**YOUR GOAL**
Scan the material for the word "Юрьевич", then return every line where it appears.

**RECORDED INFORMATION**
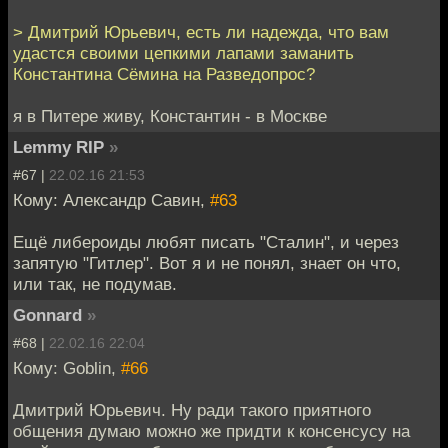
> Дмитрий Юрьевич, есть ли надежда, что вам
удастся своими цепкими лапами заманить
Константина Сёмина на Разведопрос?
я в Питере живу, Константин - в Москве
Lemmy RIP
»
#67 |
22.02.16 21:53
Кому: Александр Савин,
#63
Ещё либероиды любят писать "Сталин", и через
запятую "Гитлер". Вот я и не понял, знает он что,
или так, не подумав.
Gonnard
»
#68 |
22.02.16 22:04
Кому: Goblin,
#66
Дмитрий Юрьевич. Ну ради такого приятного
общения думаю можно же придти к консенсусу на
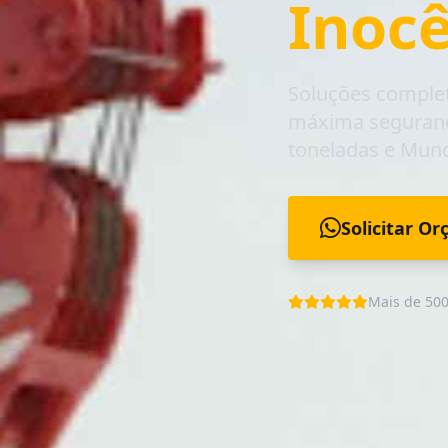
Inoc
Soluções comple
máxima seguranç
toneladas
e
Munc
Solicitar O
Mais de 500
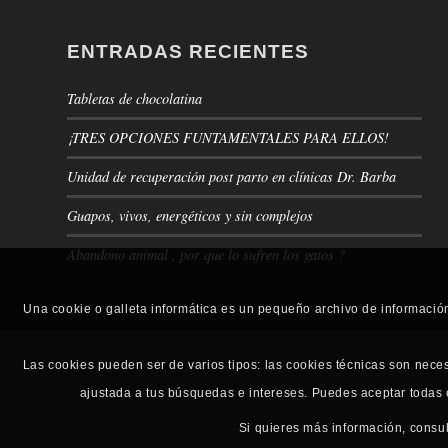
ENTRADAS RECIENTES
Tabletas de chocolatina
¡TRES OPCIONES FUNTAMENTALES PARA ELLOS!
Unidad de recuperación post parto en clínicas Dr. Barba
Guapos, vivos, energéticos y sin complejos
Abandono animal , por que lo sufren los gatos ?
Una cookie o galleta informática es un pequeño archivo de informació
Las cookies pueden ser de varios tipos: las cookies técnicas son nece
ajustada a tus búsquedas e intereses. Puedes aceptar todas
Si quieres más información, consu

**EXPECTED ANSWER**
> Дмитрий Юрьевич, есть ли надежда, что вам
Дмитрий Юрьевич. Ну ради такого приятного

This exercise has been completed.